# Material for this exercise:
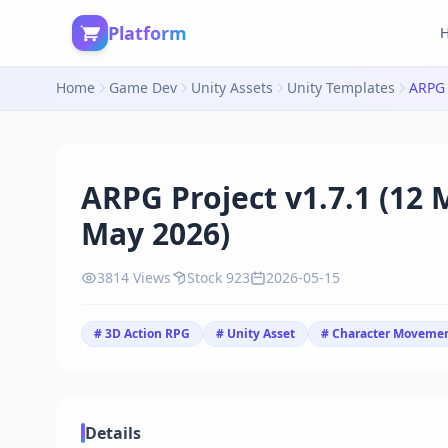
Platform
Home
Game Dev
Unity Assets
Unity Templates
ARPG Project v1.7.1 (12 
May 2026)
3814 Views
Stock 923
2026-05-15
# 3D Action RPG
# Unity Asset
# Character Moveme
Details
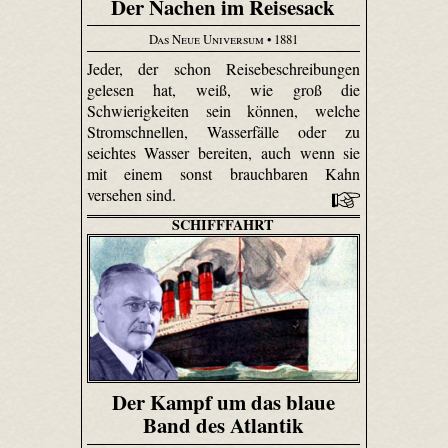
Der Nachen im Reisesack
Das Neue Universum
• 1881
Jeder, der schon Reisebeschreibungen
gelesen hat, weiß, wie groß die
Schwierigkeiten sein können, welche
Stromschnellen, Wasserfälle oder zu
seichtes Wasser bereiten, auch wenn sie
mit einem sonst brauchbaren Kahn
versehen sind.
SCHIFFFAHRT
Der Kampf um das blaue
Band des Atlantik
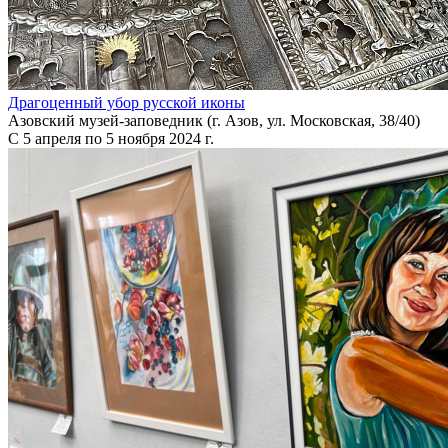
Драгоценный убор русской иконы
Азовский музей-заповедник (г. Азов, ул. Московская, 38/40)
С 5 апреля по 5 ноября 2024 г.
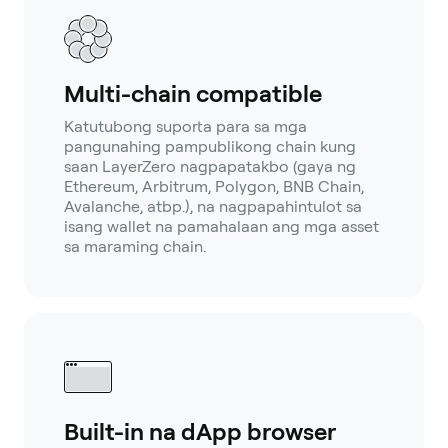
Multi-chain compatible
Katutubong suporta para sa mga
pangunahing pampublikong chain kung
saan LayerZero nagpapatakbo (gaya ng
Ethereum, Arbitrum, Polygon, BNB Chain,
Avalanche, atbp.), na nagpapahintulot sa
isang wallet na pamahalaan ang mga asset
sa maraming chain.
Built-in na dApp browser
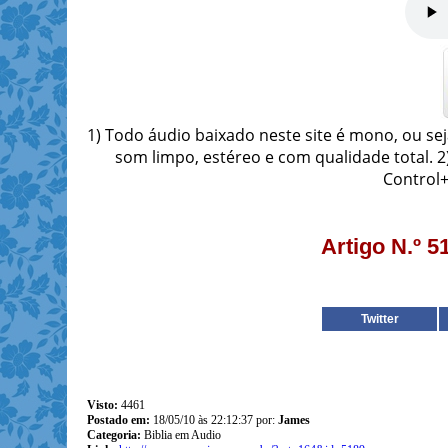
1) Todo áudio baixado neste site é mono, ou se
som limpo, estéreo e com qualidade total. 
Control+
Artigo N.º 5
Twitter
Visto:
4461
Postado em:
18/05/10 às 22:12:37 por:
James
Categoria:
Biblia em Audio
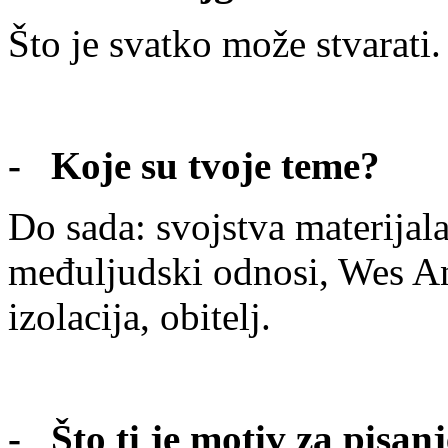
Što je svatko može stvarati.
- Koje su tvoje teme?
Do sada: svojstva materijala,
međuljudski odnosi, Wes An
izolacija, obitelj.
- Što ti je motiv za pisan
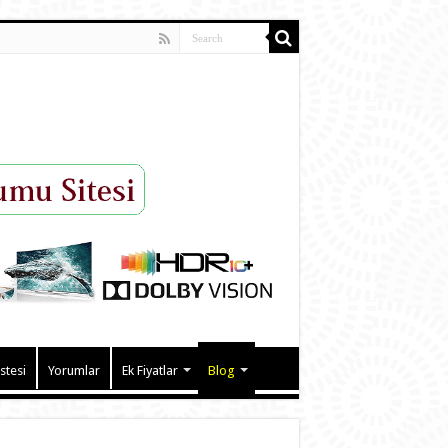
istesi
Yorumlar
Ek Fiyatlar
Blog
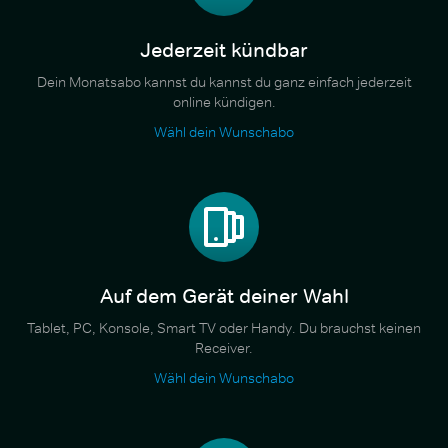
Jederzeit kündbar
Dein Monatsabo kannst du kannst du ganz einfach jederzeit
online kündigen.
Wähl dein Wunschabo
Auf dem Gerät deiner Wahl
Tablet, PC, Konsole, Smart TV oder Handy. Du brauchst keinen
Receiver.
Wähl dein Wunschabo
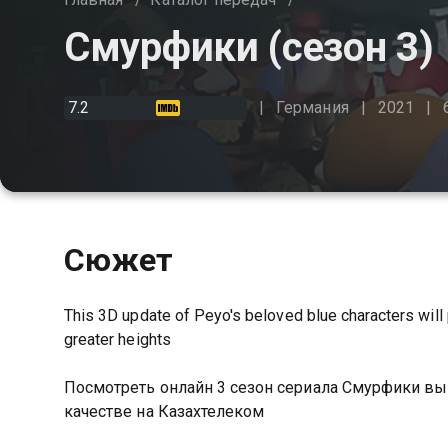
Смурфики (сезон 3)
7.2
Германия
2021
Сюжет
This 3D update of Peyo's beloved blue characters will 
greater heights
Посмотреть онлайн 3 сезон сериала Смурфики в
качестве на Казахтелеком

# What you are asked to do:
Wording must stay exact. Give again the lines from the line with "Jederzeit kündbar" through the last line of the listing, both ends included, without pictures.

# Answer box:
Jederzeit kündbar
Dein Monatsabo kannst du kannst du ganz einfach jederzeit
online kündigen.
Wähl dein Wunschabo
Auf dem Gerät deiner Wahl
Tablet, PC, Konsole, Smart TV oder Handy. Du brauchst keinen
Receiver.
Wähl dein Wunschabo
Смурфики (сезон 3)
7.2
Германия
2021
Сюжет
This 3D update of Peyo's beloved blue characters will 
greater heights
Посмотреть онлайн 3 сезон сериала Смурфики в
качестве на Казахтелеком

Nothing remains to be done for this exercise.